BEGIN Study material

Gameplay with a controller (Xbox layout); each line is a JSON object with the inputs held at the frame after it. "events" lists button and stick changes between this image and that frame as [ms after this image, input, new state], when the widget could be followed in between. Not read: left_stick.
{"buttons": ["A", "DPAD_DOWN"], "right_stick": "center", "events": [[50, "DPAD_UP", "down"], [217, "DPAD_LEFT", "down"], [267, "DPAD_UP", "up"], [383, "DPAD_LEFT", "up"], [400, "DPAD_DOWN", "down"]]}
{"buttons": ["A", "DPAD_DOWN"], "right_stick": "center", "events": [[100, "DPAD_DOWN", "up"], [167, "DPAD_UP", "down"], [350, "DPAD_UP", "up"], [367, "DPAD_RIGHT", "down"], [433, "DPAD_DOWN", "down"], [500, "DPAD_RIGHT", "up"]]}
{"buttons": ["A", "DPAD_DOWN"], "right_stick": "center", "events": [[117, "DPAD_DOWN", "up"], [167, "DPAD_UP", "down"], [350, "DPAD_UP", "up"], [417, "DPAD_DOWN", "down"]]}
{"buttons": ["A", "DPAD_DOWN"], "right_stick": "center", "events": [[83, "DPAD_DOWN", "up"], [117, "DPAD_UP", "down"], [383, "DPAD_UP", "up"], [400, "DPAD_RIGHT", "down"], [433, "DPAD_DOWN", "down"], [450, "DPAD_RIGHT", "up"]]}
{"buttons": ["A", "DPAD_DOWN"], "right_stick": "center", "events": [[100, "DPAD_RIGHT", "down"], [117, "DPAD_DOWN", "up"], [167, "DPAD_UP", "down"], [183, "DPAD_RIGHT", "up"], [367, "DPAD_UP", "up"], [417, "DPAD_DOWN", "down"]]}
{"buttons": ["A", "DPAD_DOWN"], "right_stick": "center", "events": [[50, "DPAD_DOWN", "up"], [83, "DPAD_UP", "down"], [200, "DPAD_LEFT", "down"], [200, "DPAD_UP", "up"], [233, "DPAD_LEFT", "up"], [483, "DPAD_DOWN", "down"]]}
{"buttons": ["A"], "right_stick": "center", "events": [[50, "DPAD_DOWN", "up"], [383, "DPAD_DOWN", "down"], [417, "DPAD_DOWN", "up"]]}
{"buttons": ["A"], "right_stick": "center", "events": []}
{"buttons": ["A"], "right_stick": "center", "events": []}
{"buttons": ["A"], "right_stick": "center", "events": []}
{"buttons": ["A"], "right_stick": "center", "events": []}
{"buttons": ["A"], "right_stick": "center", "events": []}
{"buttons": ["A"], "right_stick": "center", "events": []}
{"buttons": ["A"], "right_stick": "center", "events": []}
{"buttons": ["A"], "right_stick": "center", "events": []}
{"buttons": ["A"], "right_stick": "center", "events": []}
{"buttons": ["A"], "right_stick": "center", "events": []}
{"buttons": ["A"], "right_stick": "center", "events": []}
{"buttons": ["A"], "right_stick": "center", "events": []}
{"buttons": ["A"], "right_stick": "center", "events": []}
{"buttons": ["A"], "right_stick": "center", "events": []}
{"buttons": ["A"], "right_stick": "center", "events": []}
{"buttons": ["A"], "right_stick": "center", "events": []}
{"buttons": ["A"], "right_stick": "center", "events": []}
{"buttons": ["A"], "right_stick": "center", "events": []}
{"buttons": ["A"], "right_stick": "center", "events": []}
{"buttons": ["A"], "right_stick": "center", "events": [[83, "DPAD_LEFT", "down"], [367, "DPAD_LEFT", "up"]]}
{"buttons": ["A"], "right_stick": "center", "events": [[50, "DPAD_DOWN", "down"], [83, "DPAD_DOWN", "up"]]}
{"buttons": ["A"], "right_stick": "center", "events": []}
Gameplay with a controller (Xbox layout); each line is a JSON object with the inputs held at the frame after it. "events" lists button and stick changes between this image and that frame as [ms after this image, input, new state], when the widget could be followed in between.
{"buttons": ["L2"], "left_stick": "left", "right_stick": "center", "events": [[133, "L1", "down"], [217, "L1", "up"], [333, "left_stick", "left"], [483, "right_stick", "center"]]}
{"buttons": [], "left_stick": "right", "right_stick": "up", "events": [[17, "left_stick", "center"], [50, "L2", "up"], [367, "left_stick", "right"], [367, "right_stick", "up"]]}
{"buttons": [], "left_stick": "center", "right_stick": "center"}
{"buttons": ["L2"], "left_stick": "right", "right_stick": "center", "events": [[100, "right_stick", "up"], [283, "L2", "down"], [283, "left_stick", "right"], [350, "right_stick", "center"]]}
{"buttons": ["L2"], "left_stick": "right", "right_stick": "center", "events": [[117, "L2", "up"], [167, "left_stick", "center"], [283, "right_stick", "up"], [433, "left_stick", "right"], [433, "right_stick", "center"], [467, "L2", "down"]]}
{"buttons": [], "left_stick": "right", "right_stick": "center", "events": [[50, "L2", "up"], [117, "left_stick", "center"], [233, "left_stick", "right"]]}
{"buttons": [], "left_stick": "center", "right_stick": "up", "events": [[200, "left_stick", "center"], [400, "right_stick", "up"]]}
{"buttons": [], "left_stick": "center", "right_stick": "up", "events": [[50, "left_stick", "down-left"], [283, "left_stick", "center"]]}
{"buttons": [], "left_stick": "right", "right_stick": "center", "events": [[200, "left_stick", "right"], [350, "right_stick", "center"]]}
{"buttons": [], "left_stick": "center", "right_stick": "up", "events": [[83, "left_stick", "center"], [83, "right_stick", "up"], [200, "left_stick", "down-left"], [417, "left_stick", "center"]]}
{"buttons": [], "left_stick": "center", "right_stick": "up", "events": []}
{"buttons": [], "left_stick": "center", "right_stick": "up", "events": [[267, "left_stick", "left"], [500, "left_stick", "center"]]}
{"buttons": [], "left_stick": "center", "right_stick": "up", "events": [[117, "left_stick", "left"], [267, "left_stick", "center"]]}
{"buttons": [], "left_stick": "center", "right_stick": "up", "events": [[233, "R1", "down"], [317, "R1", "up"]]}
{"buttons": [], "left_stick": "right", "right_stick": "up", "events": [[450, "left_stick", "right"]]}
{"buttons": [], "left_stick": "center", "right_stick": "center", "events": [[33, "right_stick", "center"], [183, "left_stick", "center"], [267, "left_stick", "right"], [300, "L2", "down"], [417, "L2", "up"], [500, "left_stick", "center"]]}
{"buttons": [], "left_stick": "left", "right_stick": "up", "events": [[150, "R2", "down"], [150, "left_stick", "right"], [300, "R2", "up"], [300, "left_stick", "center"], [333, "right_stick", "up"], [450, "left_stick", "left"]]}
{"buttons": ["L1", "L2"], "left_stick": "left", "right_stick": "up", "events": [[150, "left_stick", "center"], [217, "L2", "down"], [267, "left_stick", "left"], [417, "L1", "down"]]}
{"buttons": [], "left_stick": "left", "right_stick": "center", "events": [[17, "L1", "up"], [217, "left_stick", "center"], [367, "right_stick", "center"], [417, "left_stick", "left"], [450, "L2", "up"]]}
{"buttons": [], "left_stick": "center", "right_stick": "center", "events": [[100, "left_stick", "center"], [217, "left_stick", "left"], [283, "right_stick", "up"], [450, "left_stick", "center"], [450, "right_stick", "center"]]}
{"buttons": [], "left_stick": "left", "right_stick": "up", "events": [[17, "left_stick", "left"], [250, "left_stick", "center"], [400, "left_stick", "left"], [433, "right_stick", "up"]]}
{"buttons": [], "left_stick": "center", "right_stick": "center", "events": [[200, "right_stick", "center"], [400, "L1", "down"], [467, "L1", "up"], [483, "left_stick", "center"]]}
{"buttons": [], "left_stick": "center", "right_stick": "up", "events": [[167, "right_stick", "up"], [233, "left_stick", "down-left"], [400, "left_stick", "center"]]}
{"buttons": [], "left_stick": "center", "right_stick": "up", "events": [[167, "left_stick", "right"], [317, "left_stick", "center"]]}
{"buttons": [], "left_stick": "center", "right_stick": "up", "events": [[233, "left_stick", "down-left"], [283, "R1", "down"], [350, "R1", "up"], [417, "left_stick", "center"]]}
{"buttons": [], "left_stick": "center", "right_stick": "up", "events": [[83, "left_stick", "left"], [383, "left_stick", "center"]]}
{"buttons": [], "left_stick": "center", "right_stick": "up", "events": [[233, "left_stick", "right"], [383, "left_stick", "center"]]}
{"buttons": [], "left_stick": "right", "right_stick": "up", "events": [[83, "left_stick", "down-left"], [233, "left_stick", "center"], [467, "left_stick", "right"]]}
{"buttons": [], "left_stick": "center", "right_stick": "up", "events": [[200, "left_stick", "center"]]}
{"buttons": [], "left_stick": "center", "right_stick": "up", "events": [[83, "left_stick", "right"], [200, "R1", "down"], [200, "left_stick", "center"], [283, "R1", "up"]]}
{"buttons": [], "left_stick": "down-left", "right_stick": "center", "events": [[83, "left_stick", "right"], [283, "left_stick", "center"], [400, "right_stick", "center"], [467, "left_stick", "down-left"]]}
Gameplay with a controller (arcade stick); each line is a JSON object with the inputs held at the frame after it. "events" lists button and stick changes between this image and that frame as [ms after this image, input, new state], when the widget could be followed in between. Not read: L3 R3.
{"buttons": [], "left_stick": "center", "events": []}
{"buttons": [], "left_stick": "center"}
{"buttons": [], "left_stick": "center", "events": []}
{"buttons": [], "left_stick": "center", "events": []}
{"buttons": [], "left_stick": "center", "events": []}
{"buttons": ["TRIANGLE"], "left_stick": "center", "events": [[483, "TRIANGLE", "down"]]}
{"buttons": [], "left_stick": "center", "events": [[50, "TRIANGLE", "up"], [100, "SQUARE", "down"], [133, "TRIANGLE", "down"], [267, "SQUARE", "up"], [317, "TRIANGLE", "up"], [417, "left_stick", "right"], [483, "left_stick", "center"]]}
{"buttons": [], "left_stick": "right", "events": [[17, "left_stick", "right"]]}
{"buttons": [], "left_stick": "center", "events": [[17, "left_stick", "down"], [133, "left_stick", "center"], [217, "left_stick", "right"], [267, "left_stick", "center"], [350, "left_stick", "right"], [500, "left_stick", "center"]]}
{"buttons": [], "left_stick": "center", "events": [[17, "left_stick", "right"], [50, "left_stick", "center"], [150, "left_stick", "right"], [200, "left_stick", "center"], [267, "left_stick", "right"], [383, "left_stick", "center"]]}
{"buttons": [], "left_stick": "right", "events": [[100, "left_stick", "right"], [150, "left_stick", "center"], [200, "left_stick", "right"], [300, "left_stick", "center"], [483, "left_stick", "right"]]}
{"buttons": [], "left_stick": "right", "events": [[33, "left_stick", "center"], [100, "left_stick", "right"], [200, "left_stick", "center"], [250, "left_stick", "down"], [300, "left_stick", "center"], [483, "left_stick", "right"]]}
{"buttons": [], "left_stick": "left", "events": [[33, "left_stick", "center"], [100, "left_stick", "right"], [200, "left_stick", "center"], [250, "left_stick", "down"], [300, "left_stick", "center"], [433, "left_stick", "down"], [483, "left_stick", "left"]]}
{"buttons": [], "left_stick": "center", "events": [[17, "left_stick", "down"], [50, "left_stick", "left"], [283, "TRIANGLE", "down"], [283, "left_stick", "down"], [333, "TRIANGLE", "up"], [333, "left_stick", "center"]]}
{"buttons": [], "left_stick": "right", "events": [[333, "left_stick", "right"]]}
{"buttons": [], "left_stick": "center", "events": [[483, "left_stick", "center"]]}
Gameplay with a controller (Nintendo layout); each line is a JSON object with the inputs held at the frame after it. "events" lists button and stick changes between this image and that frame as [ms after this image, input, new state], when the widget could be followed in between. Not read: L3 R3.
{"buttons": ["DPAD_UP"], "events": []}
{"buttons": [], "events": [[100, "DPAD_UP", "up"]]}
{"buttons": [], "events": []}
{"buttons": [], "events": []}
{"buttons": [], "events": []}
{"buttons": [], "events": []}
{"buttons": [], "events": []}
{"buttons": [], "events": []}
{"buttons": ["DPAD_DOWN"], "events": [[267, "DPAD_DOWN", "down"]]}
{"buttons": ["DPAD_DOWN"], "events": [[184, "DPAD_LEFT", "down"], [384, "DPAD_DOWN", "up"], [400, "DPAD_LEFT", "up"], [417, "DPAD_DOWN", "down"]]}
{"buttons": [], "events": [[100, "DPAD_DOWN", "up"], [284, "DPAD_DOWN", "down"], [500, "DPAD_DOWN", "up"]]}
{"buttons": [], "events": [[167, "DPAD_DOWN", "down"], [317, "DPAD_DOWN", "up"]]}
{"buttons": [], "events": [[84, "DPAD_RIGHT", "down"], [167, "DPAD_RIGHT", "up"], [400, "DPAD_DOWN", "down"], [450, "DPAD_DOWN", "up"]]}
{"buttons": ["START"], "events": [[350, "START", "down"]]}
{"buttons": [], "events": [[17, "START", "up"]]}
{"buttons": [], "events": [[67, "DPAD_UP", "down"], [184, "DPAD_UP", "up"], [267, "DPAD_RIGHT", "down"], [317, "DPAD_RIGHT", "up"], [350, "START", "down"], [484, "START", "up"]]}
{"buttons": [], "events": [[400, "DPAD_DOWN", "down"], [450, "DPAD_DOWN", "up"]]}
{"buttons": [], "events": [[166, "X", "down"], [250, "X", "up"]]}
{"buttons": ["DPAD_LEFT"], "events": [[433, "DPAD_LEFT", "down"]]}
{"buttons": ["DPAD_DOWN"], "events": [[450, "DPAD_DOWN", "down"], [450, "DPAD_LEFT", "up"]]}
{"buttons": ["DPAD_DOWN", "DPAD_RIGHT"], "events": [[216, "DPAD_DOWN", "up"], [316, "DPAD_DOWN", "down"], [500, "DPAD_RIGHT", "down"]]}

END Study material

If a line in the data above holds the string "START", copy it.

# Solution
{"buttons": ["START"], "events": [[350, "START", "down"]]}
{"buttons": [], "events": [[17, "START", "up"]]}
{"buttons": [], "events": [[67, "DPAD_UP", "down"], [184, "DPAD_UP", "up"], [267, "DPAD_RIGHT", "down"], [317, "DPAD_RIGHT", "up"], [350, "START", "down"], [484, "START", "up"]]}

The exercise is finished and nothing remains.